-- Opening Marker --
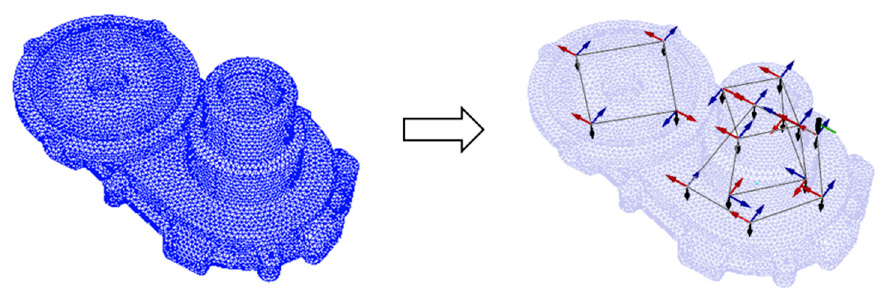
Figure 2. Test geometry modeling by FE model decimation.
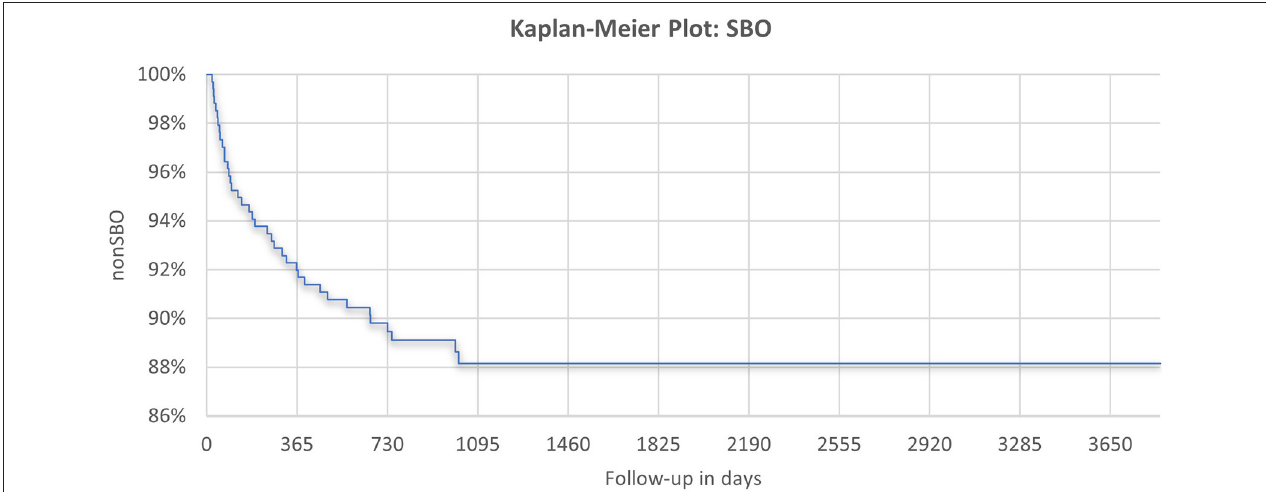
FIGURE 2 | Kaplan–Meier curve for the occurrence of SBO during follow-up with a maximum of 10 years.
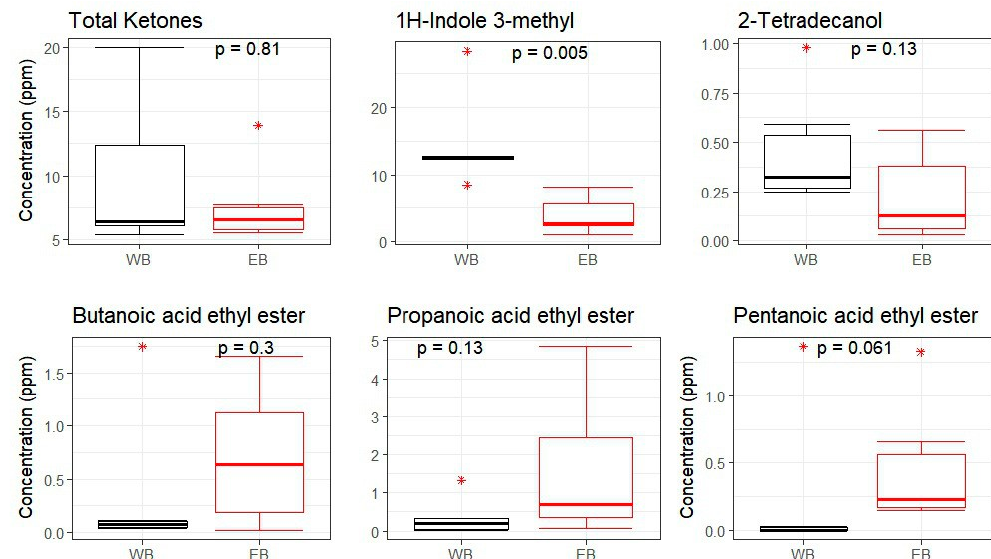
Figure 7. Boxplots showing the concentrations of the main fecal volatile molecules, analyzed by GC- MS, discriminating between t0 (blue) and t30 (orange) in the einkorn (EB; Figure 7 A ) and wheat (WB; Figure 7 B ) bread-based diet groups, as determined through Random Forest. *, outliers. p values were determined by Wilcoxon test.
-- Closing Marker --
§ **To do**: Write out the material above once more, exactly as it reads, with no pictures.

§ **Task output**:
Figure 2. Test geometry modeling by FE model decimation.
FIGURE 2 | Kaplan–Meier curve for the occurrence of SBO during follow-up with a maximum of 10 years.
Figure 7. Boxplots showing the concentrations of the main fecal volatile molecules, analyzed by GC- MS, discriminating between t0 (blue) and t30 (orange) in the einkorn (EB; Figure 7 A ) and wheat (WB; Figure 7 B ) bread-based diet groups, as determined through Random Forest. *, outliers. p values were determined by Wilcoxon test.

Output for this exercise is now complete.